Im September gingen in der japanischen Gemeinde Ōi die letzten beiden Reaktoren des Kepco-Konzerns, der das Monopol auf die Stromversorgung der Region Kōbe-Ōsaka-Kyōto besitzt, wegen „regulärer Wartungsarbeiten“ vom Netz. Seither ist Japan atomstromfrei. Vorerst, denn die Regierung setzt weiter auf Kernkraft – trotz der bislang geschätzten Fuku­shima-Kosten von elf Billionen Yen (81,8 Milliarden Euro). Auch die britische Regierung läßt sich nicht von dem GAU abschrecken.
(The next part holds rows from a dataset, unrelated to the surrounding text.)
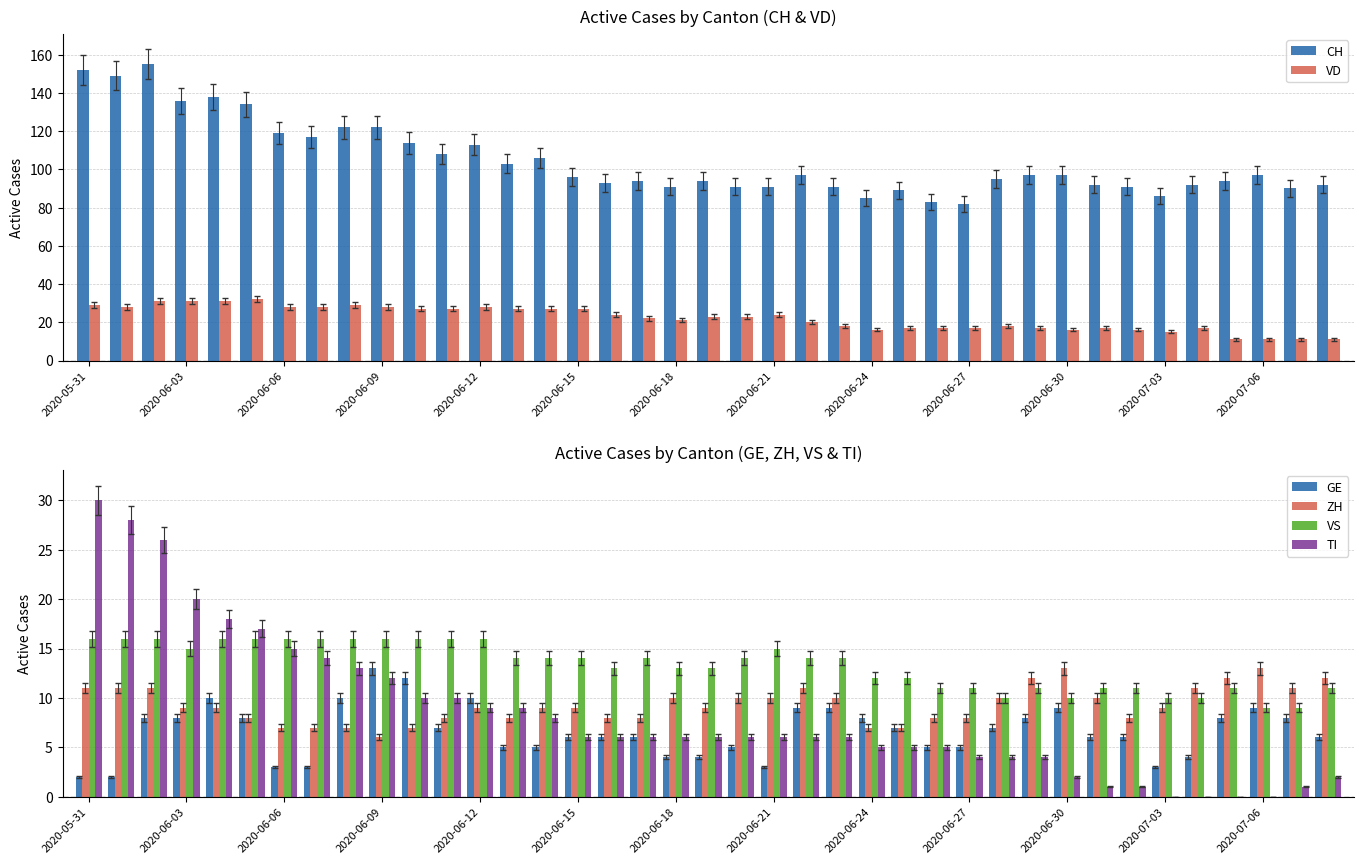

Are the bars horizontal?

No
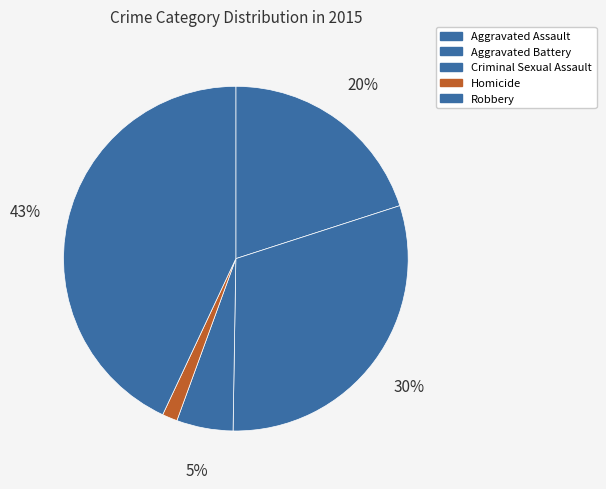

To the nearest percent, what is the average slice percentage?

20%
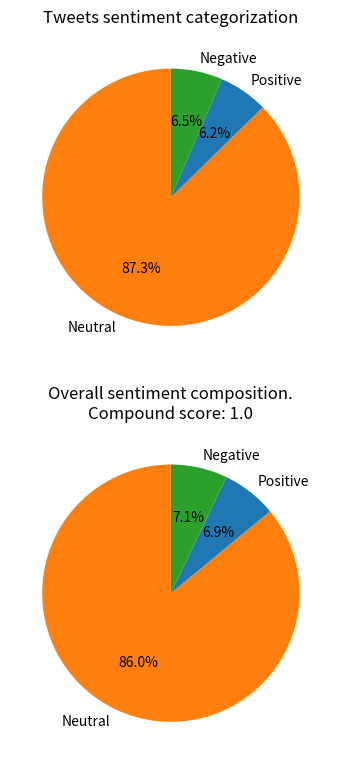

To the nearest percent, what percentage of the pie is 28?

6%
Der vorige Woche mit den Staatskonzernen EDF (Frankreich) sowie CNG und CNNC (China) vereinbarte AKW-Neubau könnte die Stromverbraucher – selbst ungeachtet aller Umweltbedenken – teuer zu stehen kommen. Denn die britischen Politiker haben sich nicht nur das deutsche Totschlagargument „Klimaschutz“ zu eigen gemacht, sondern auch die unerbittliche Logik des Erneuerbare-Energien-Gesetzes (EEG): Den Atominvestoren wird ein Stromabnahmepreis von 92,5 Pfund je Megawattstunde (10,9 Cent je Kilowattstunde) staatlich garantiert.

Das entspricht dem Doppelten des jetzigen britschen Marktpreises und liegt ein Fünftel über der irrwitzigen EEG-Zwangsvergütung für Windkraft. Hinzu kommt, anders als beim EEG, sogar noch ein Inflationsaufschlag, weil das Milliarden-Projekt frühestens 2023 Strom liefert. Der quasi automatisch steigende Phantasiepreis ist zudem für 35 Jahre garantiert – das EEG sieht „nur“ 20 Jahre vor. Die Lagerung des Atommülls und deren Finanzierung ist noch unklar. Sicher ist aber, daß es für den AKW-Bau in Hinkley Point an der Südwestküste von England loan guarantees von zehn Milliarden Pfund (11,7 Milliarden Euro) gibt. Sprich: Im Zweifel haftet der britische Steuerzahler, sollte das Projekt der französisch-chinesischen Staatskonzernehe scheitern. Und wer hätte gedacht, daß Jürgen Trittins EEG einmal zur Blaupause für die Atomlobby wird?